Re-wild your lawn
You may have never really noticed lawns before. They are pretty unremarkable and a standard element in nearly every landscape around the world. But before lawns were so common, people either used their land to grow food or let it grow wild. It wasn’t until 16th century Europe that lawns became a status symbol, indicating that a homeowner could afford to use the land for decoration and hire maintenance staff to keep it tidy and green.
And these patches of grass may seem harmless but they have significant ecological impact. Unlike the native plants that preceded them, lawns do not provide food for bugs and pollinators, shelter for local wildlife, or soil structure for insect life and growing food. They do not produce much oxygen or capture much carbon. For these reasons, ecologists call lawns green deserts that have contributed to the habitat loss contributing to mass species decline and extinction. Not to mention the amount of water and sometimes fertilizer and pesticides that are needed to keep lawns looking nice and weed free and the implications of that.
So, on board with re-wilding? Great.
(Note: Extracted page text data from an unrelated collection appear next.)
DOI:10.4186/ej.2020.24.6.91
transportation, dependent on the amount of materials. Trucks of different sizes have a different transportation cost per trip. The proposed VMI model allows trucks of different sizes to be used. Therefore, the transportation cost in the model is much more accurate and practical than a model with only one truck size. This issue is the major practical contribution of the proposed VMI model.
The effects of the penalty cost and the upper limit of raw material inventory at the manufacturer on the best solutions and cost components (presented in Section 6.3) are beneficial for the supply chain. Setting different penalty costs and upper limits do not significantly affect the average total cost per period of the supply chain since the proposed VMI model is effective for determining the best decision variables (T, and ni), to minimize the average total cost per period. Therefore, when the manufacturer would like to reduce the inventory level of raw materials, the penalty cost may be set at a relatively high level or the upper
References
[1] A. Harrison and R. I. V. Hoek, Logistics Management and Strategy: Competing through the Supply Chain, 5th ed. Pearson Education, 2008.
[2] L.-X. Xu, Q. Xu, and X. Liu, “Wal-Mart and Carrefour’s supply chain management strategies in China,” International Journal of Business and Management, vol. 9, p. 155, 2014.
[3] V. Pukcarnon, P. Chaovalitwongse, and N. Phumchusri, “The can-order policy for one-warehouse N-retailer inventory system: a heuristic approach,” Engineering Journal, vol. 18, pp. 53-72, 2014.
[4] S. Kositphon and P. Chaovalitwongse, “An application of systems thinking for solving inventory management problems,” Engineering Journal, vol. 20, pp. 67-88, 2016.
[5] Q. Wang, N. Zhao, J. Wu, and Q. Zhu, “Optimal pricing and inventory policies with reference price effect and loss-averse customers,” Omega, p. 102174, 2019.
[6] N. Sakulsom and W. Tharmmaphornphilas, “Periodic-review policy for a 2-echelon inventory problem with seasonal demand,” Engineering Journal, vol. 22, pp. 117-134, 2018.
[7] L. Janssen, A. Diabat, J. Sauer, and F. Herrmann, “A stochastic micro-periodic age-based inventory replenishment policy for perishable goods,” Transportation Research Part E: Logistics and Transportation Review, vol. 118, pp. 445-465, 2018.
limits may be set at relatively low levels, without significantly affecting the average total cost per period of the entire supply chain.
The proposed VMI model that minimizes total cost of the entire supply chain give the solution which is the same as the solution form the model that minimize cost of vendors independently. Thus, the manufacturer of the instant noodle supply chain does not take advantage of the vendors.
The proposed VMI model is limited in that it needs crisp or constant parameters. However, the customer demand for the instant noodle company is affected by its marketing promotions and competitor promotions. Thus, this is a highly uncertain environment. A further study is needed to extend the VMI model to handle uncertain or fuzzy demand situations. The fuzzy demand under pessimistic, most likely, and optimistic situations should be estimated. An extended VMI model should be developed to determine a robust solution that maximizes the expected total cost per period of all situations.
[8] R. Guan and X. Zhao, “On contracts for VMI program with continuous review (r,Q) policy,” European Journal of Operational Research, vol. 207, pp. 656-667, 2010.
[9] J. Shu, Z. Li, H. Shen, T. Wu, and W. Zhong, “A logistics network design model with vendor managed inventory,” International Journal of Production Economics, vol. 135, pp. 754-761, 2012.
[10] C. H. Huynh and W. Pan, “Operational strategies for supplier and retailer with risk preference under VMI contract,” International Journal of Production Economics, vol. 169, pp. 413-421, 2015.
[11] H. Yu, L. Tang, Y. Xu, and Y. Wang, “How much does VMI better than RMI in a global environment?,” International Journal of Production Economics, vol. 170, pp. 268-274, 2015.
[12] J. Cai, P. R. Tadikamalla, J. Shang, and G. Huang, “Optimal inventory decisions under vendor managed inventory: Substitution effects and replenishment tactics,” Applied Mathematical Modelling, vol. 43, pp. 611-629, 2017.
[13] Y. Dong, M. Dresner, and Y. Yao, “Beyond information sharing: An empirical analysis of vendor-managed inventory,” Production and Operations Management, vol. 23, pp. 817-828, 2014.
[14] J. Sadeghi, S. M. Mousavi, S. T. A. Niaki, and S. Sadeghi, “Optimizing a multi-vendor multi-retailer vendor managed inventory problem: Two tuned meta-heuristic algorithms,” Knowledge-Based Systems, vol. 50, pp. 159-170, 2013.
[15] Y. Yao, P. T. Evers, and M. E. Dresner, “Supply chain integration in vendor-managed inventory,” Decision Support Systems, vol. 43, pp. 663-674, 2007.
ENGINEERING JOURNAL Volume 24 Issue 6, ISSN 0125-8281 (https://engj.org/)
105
Start researching what species are native to your area and start buying seeds over the winter. You can also talk to local plant nurseries who can guide you on what plants will do well in shady or sunny areas and require less water. Also consider if you want to incorporate growing some food into your new productive lawn. Once you’ve decided on the plants you want, design a plan for how to lay it out in a way that will be pleasing to you. When you’re first starting out, it’s best to start small so that you aren’t overwhelmed with the task. Pick one part of your lawn to start with and build it over time.
If you’re worried about what your neighbours might think, consider creating a sign that says that you are re-wilding your lawn to help local biodiversity. Then they know that your lawn is looking different by design and, you never know, you might inspire a neighbour to do the same.